After years of stagnation, the last couple of years have witnessed a steady increase in interest in the Central European real estate market. An increasing amount of developments are under way, there is more money in global funds than ever before and all the major investment funds are active in the region. Poland has been the pacemaker in Central Europe for years and last year the Czech market also showed improvement. And although the office market is a little overheated in Warsaw, there is still space for office development, particularly in Poland’s secondary cities, according to regional developer TriGranit.
‘There is room for improvement,’ says Árpád Török, chief executive of TriGranit. ‘These are maturing markets but still behind the Western European markets when looking at the office stock per capita ratio. In Warsaw, the volume of office space per capita now stands at around 3m2, compared with 1m2 in Poland as a whole. If you compare this to major German cities, where the amount of office space per person is 15m2, you can see there is still some opportunities for growth.’
The region’s healthy and stable economies in recent years have also been outperforming the west, particularly Poland and the Czech Republic. But a major driver has been the trend for western European countries to move some of their business units to cheaper eastern European locations, taking advantage of lower operating costs and their educated workforces. Near-shoring is a growing trend and Central Europe has become the ‘traditional’ European destination for the BPO sector, says Török. ‘In particular the secondary Polish cities such as Krakow, Wroclaw and Lodz are popular, due to the large pool of cheaper but well-educated workers with strong language skills.’

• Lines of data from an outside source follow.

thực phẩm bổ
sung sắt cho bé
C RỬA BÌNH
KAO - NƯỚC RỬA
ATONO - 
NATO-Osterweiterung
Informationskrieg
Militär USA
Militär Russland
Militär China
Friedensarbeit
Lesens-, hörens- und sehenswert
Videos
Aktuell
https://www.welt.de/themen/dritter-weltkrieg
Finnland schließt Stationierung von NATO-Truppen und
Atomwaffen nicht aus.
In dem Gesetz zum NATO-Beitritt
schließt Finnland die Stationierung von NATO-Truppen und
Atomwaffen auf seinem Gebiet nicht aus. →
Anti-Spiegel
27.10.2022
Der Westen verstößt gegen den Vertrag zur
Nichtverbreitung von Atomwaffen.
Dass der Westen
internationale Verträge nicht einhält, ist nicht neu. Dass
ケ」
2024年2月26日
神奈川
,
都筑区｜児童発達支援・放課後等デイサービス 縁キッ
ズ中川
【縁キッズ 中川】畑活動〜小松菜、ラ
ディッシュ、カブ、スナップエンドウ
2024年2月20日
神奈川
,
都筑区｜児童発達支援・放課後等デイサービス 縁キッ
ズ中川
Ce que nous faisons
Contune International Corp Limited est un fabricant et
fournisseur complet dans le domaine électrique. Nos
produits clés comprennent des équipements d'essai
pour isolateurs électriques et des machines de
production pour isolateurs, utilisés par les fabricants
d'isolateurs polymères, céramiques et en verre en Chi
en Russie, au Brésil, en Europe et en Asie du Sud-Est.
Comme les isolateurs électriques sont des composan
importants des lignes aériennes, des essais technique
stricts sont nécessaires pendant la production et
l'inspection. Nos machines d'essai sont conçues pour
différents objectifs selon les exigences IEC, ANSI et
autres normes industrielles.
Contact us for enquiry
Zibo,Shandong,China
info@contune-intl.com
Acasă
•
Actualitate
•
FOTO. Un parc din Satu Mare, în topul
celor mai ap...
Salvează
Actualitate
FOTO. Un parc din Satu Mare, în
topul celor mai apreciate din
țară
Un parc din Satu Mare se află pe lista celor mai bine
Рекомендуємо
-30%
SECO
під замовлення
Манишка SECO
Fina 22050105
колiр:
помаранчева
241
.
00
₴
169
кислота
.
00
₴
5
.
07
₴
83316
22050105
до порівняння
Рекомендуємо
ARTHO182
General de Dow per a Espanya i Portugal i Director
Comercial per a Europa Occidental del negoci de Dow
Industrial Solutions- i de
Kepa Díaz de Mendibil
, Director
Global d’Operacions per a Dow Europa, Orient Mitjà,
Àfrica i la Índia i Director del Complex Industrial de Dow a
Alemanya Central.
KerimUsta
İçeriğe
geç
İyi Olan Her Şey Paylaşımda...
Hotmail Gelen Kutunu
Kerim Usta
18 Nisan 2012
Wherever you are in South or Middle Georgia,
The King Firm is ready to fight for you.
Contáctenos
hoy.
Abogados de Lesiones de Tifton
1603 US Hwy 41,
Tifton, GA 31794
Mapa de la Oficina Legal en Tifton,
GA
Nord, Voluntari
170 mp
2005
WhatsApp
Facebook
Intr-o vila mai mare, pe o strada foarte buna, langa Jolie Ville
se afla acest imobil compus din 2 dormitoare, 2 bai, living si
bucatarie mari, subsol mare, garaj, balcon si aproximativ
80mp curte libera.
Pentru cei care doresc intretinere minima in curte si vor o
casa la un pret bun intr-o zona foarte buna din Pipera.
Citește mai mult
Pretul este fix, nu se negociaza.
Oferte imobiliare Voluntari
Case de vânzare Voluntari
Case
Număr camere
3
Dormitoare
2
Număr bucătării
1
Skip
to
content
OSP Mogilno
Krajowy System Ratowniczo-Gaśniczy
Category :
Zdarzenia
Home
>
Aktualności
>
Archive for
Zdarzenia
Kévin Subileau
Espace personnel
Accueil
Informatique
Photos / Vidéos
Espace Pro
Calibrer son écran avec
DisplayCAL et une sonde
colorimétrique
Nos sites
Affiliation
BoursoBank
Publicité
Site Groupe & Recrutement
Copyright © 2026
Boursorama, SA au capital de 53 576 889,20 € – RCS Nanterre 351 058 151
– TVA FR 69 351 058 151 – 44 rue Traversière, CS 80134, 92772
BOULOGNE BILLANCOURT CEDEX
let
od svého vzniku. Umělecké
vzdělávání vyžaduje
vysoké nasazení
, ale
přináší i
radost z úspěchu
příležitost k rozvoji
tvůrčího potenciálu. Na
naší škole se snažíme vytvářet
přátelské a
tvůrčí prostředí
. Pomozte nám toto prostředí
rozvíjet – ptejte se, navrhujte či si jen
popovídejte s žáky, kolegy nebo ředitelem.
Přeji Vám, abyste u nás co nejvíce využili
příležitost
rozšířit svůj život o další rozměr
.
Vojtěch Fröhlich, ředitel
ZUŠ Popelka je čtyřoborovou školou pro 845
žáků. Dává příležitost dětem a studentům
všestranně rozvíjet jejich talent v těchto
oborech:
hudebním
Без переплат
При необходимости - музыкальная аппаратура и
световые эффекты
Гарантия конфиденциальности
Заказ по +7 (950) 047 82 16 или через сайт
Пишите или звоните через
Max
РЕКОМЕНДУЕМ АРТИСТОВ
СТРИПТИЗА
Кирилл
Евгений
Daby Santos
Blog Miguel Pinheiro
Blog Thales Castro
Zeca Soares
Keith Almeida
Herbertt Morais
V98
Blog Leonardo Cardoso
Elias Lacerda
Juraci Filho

Alongside western European countries, a growing number of Central European companies are also demanding higher quality working environments in order to be able to attract the most talented workers. Technology companies such as Logmeln, Ustream and Prezi are leading the way. The improving economic climate is also creating a growing need for more and better offices from local tenants. Nevertheless, the BDO sector remains the distinctive driver of demand. Today, the BPO sector accounts for some 50% of existing Polish regional office stock. IT, accounting, R&D and finance are the most likely business units to be near-shored.
One in four BDO jobs is located in Krakow, where the foreign business service centres have a combined workforce of nearly 36,000. However, Tricity is a new rising star in the BPO sector which has so far been overlooked by investors, says Török. Tricity, the northern metropolitan region comprising Gdansk, Gdynia and Sopot, now has more than 47 business centres which employ more than 15,000 people. Its R&D units are particularly strong, with a workforce of some 1,800. In Poland as a whole there are 532 business service centres based on foreign capital and these are estimated to be responsible for generating some 20% of the new jobs in Poland between 2014 and 2015. According to some research, 150,000 office jobs could be created in Poland’s secondary markets in the next few years, representing a significant boost to the country’s GDP.
‘This is why TriGranit is a strong believer in offices in the secondary cities in Poland,’ says Török. ‘Take our Bonarka for Business complex in Krakow. The first phase offices (A-D) have had 100% occupancy since their opening, building E was completed last year and F is scheduled for delivery in the second quarter of 2016. We are also just launching building G. By the time the project is completed, it will have GLA of 100,000 m2 with an overall investment of some € 200mln.’
But the office market is not all about Poland. There are positive developments elsewhere in Central Europe too. Hungary is waking up, says Török. It’s 2016 office pipeline may reach the highest volume since 2010 at about 90,000 m2, while net absorption in 2015 reached 176,000 sqm. This is not only having a positive impact on vacancy rates, but on rents as well. The Hungarian office investment market is concentrated in Budapest where most of the liquidity comes from local investment funds. ‘Budapest, with a rapidly decreasing vacancy rate and strong net absorption, coupled with an improving economy and investment market is a place developers will be looking at,’ says Török. In Budapest, vacancy rates have dropped from around 20% to 12% over the past three years. With limited stock and improving office market fundamentals, yields in the country have continued to compress and are now 7%, compared with 7.25% a year ago.
For CE as a whole, Török says 2016 will be a year of differentiated evolution. ‘There will be lower rental growth in the next couple of years due to net supply overwhelming demand, especially in Warsaw and Prague,’ he says. The relatively low pipeline means Budapest will see the largest rental growth in the CEE region, at some 0.8% a year. Bucharest may follow suit in certain submarkets, even though development activity there is higher and vacancy has increased slightly over 2015 Q4. In Hungary, the office pipeline for 2016 is limited and most of the stock coming to market is partially or completely pre-let. Romania too has good potential, Török says. Bucharest is behind Budapest in terms of the office space per capita ratio and economic growth will be strong in the Bucharest region as well as some secondary cities, he says. ‘All this, combined with the growing population in the university cities will create favourable conditions for development in certain selected submarkets.’